Reported: 2004-03-19 13:06 UTC by papeye
Modified: 2013-02-07 22:41 UTC (History)
1 user (show)

See Also:
Issue Type: FEATURE
Latest Confirmation in: ---
Developer Difficulty: ---


Attachments

Note You need to log in before you can comment on or make changes to this issue.
Description papeye 2004-03-19 13:06:58 UTC
"It would be nice" if documents, spreadsheets, etcetera were saved with an
uncompressed list of words appearing in the document.  Since the list of words
is uncompressed it would be easier to find all documents with specific words
appearing in them.

Alternatively, the entire user entered text part of a document could be saved
uncompressed.  This would have the advantage of giving the ability to search for
phrases, but would expand the size of the document.

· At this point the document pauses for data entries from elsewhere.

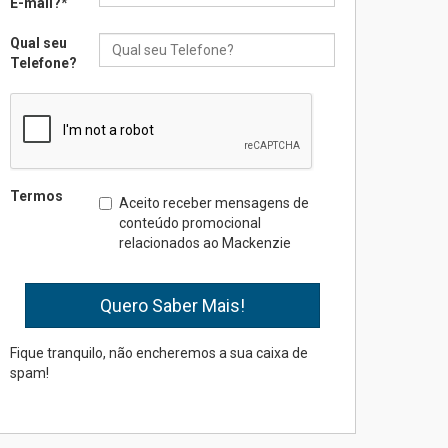
E-mail?
*
inovação e desafios da
educação superior
Qual seu
04.08.2026
Telefone?
Professora do Mackenzie é
finalista do Prêmio Jabuti
com obra sobre ética e
arquitetura contemporânea
04.08.2026
Termos
Aceito receber mensagens de
conteúdo promocional
relacionados ao Mackenzie
Semana Internacional
Mackenzie promove
parcerias internacionais
03.08.2026
Fique tranquilo, não encheremos a sua caixa de
spam!
Oncologista do HUEM
ressalta importância da
prevenção e diagnóstico
precoce do câncer de
pulmão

(Check box options for one, the other, or neither?)
Comment 1 jogi 2004-03-19 14:07:51 UTC
I don't think that it makes sense because it is very easy to look into a
compressed archive (.jar) but may be the UserExperience has a different view.
Comment 2 papeye 2004-03-19 14:41:28 UTC
In windows 2000 the xml is some kind of zip that Winzip can open.  It could 
probably be searched with zgrep.

If the xml is stored in .jar on another platform this is another good reason to 
have a portion of the xml containing words or phrases in uncompressed format.  
It will then be searchable without "inside" knowledge of the compression scheme 
used on the xml format (using grep on every platform).
Comment 3 papeye 2007-05-24 00:16:52 UTC
Hi, this wish has been more or less solved by the current generation of file
indexers (such as strigi) because they unpack archive files to index their
internal files.

Thanks!
Comment 4 bettina.haberer 2010-05-21 14:59:24 UTC
To grep the issues easier via "requirements" I put the issues currently lying on
my owner to the owner "requirements".